Bu sonuçları açıklayan ana faktörlerden biri çalışmanın süresiydi. İki yıllık bir deney, genetiği değiştirilmiş gıda yemenin tüm sonuçlarını daha doğru bir şekilde tanımlamayı mümkün kıldı. Geçmişte, çalışmalar 90 günle sınırlıyken, hayvanlardaki değişikliklerin genellikle kendini gösterecek zamanı olmuyordu. Bu keşif bilim camiasındaki GDO algısını kökten değiştiriyor.

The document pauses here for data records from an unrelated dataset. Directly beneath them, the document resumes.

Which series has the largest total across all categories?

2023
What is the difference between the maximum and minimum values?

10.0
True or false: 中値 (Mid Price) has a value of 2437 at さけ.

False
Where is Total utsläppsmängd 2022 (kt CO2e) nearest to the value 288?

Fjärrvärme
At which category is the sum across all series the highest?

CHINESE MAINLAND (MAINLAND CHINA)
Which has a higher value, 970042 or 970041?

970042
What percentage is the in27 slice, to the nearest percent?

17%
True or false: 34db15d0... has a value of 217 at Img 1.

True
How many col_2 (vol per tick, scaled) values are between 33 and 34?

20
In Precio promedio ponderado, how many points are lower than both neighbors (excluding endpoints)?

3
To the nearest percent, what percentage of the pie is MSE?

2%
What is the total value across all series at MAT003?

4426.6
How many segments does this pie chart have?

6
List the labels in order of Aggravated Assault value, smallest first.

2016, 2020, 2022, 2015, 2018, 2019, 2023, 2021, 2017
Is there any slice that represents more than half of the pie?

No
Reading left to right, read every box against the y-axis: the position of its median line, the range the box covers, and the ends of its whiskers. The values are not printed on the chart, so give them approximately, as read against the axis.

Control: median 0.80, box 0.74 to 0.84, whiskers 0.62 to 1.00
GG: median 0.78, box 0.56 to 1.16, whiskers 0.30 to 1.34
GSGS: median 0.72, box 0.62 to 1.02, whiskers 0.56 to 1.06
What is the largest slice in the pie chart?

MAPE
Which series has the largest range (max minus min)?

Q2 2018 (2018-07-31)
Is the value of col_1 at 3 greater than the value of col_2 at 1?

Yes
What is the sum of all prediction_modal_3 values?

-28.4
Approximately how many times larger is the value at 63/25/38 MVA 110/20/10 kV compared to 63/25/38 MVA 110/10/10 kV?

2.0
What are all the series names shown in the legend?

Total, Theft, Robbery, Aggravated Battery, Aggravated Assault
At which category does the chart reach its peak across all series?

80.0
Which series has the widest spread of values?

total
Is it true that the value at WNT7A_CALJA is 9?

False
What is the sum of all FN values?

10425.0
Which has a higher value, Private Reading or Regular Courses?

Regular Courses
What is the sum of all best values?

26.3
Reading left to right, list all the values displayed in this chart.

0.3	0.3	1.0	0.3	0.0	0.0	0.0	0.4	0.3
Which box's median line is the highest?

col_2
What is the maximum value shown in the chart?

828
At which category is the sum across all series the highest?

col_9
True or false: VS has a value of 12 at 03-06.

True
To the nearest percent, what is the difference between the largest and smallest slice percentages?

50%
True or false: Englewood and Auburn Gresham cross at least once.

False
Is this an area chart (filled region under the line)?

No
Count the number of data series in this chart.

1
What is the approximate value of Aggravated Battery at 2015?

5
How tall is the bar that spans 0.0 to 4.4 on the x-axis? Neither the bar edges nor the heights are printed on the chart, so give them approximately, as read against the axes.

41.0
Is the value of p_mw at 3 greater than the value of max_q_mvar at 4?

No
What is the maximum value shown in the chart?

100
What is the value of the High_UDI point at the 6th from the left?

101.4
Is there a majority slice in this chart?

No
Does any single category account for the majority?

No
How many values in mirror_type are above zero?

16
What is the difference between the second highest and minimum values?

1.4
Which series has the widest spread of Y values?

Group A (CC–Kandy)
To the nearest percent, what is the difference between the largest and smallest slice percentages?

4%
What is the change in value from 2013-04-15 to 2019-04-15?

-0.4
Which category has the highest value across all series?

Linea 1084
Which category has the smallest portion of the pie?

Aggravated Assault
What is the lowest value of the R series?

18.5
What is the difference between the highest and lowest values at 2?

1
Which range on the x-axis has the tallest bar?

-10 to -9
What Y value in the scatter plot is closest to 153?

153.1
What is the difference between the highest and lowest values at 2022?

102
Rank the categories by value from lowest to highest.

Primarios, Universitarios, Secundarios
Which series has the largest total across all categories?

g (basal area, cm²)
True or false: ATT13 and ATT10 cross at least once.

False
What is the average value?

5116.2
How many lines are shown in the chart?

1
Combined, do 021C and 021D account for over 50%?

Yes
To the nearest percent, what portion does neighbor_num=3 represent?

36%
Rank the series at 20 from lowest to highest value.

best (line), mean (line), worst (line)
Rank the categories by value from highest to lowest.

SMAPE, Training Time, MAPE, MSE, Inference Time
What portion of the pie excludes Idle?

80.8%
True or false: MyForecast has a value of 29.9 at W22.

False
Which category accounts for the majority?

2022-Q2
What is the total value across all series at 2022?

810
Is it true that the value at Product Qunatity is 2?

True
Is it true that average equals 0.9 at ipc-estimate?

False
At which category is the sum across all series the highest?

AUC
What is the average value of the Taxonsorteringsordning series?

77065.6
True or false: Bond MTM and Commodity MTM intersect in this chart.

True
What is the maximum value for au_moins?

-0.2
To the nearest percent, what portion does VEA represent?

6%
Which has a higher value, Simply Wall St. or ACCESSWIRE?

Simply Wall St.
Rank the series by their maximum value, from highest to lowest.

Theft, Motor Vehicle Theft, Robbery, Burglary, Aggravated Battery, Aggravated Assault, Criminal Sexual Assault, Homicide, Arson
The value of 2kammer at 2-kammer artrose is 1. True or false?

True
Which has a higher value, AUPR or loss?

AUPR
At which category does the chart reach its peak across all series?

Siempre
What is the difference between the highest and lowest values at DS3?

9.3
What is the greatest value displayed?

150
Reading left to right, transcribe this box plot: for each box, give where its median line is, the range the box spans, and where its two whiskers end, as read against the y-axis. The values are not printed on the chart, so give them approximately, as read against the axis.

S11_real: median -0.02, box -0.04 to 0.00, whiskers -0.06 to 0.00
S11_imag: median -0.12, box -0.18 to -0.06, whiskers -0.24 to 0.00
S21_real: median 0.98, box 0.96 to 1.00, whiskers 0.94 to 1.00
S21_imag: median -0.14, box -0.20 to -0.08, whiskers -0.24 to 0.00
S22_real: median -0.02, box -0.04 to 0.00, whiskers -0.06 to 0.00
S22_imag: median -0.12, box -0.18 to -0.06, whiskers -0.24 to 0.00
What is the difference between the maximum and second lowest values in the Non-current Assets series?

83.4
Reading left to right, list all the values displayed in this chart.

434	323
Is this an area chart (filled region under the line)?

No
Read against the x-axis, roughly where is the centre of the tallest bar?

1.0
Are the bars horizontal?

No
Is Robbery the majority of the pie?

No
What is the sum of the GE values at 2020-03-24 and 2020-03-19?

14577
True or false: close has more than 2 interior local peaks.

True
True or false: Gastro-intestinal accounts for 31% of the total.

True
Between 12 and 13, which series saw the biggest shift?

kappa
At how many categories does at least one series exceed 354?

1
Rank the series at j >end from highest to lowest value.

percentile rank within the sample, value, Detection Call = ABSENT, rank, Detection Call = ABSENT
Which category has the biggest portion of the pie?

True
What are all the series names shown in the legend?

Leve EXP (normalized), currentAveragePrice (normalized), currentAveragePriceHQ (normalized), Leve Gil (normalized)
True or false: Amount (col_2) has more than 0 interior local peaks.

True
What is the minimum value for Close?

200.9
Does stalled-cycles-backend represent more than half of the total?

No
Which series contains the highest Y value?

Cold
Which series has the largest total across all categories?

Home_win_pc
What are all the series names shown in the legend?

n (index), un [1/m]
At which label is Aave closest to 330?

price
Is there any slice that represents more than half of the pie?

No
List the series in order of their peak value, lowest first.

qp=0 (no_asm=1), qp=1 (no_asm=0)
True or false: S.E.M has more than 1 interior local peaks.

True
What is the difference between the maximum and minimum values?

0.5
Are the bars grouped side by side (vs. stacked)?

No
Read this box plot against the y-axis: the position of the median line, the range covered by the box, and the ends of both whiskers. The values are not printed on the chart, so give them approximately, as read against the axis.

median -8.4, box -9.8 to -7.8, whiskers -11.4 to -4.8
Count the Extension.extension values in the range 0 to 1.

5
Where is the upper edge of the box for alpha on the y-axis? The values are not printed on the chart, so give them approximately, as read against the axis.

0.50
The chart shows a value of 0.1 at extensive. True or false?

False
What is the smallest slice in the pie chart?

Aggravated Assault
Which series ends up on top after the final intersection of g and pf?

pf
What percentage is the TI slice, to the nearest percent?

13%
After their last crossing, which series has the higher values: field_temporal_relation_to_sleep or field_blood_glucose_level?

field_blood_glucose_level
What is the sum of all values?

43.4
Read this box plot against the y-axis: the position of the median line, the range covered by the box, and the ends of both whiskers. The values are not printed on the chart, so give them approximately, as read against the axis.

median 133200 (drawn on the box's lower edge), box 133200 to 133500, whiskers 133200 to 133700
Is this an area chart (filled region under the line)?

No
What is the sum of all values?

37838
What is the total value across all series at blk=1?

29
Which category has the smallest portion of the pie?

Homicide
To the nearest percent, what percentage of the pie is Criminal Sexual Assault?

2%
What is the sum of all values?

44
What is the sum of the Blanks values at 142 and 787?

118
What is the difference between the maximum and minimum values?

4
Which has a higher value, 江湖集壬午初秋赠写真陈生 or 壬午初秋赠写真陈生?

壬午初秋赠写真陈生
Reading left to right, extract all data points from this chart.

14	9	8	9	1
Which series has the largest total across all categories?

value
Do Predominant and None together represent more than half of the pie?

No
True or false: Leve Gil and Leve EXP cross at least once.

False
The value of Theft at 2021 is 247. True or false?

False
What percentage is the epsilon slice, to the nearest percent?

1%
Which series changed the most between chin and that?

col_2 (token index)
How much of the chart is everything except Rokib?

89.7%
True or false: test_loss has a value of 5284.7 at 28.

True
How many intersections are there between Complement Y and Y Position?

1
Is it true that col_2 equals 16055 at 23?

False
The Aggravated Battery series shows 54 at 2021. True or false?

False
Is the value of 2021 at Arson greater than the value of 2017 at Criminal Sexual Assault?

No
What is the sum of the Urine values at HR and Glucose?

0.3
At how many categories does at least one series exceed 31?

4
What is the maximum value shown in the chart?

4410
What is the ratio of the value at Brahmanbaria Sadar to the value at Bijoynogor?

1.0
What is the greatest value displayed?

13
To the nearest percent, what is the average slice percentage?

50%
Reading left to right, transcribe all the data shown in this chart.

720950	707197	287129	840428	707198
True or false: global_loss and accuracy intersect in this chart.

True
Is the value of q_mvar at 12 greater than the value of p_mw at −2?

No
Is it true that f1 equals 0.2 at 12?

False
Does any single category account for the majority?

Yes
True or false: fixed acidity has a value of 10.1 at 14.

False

Ancak Avrupa Birliği, Fransız araştırmacıların bulgularına ihtiyatlı yaklaştı. Avrupa Komisyonu sağlık sözcüsü, olası önlemlere ilişkin kararlar alınmadan önce çalışmaların Avrupa Gıda Güvenliği Otoritesi tarafından inceleneceğini söyledi. Ancak aralarında Rusya'nın da bulunduğu birçok ülke Monsanto ürünlerinin ithalatını zaten kısıtladı ve Ukrayna, tarımsal tohumlarda GDO varlığına ilişkin kontroller yürütüyor.
Ukrayna'da genetiği değiştirilmiş ürünler hâlâ yasak ama pratikte hâlâ piyasaya sürülüyorlar. Kontroller, mağazalarda mısır, soya ürünleri ve hatta genetiği değiştirilmiş bileşenler içeren yarı mamul ürünler bulabileceğinizi göstermiştir. Uzmanlar, bu tür ürünleri sıradan olanlardan ayırmanın oldukça zor olduğunu, çünkü görsel olarak farklı olmayabileceklerini, ancak laboratuvar koşullarında transgenik elementlerin izlerini tespit etmenin mümkün olduğunu belirtiyor.
GDO sorunu çevre güvenliği bağlamında da gündemde. Çevreciler ve organik tarımı destekleyenler, bu tür mahsullerin verimli Ukrayna topraklarında yetiştirilmesinin toprak kalitesinde bozulmaya ve biyolojik çeşitlilikte azalmaya yol açabileceğine inanıyor. Bu da insanların, özellikle de gelecek nesillerin sağlığını etkileyebilir. Tüm Ukrayna Çevre Birliği başkan yardımcısı Tatiana Tymochko, GDO tüketmenin uzun vadeli sonuçlarının özellikle çocuklar ve torunlar için felaket olabileceği konusunda uyarıyor.
Monsanto, eleştirilere yanıt olarak, Fransız bilim adamlarının çalışmasındaki mısırın belirsiz kökeni ve deney hayvanlarının beslenmesi hakkında bilgi eksikliği gibi kusurlara dikkat çeken karşı argümanlar yayınlamaya başladı. Ancak her yeni keşifle birlikte GDO'ların güvenliği konusundaki şüpheler daha da belirginleşiyor ve bilim dünyası nihai yanıtları aramaya devam ediyor.
Dolayısıyla, şüpheciliğe ve sonuçlara itiraz etme çabalarına rağmen, GDO'ların güvenliği sorunu hala açık. Bazı ülkeler bu tür ürünleri yasaklamak için sıkı önlemler alırken, bazıları da ithal etmeye devam ediyor. Her durumda sağlık riskleri göz ardı edilmemeli ve insanlar üzerindeki uzun vadeli etkilerin araştırılmasına devam edilmesi önemlidir.